*** DATA LISTING ***
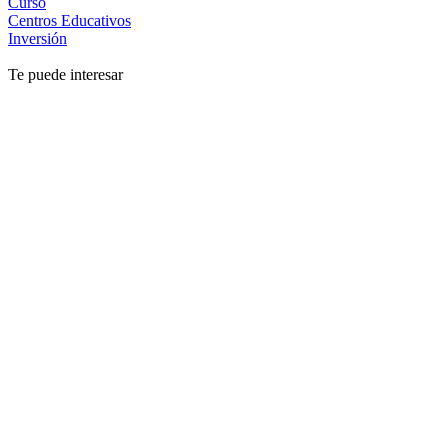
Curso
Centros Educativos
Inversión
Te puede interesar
***
*** DATA LISTING ***
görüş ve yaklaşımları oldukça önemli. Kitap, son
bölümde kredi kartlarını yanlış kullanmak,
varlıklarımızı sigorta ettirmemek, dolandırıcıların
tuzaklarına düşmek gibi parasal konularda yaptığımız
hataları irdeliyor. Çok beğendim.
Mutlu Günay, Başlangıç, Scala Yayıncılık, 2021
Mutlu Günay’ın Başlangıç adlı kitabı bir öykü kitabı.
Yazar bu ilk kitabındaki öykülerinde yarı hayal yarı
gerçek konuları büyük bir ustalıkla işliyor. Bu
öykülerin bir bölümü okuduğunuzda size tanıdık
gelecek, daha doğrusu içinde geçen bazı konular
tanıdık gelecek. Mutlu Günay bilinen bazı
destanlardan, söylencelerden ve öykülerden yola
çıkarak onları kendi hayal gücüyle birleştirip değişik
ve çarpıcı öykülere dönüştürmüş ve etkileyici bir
***
**TO-DO ITEM:** Note each line above that contains "hayal" and copy it out.

**REPLY TO THE EXERCISE:**
Yazar bu ilk kitabındaki öykülerinde yarı hayal yarı
çıkarak onları kendi hayal gücüyle birleştirip değişik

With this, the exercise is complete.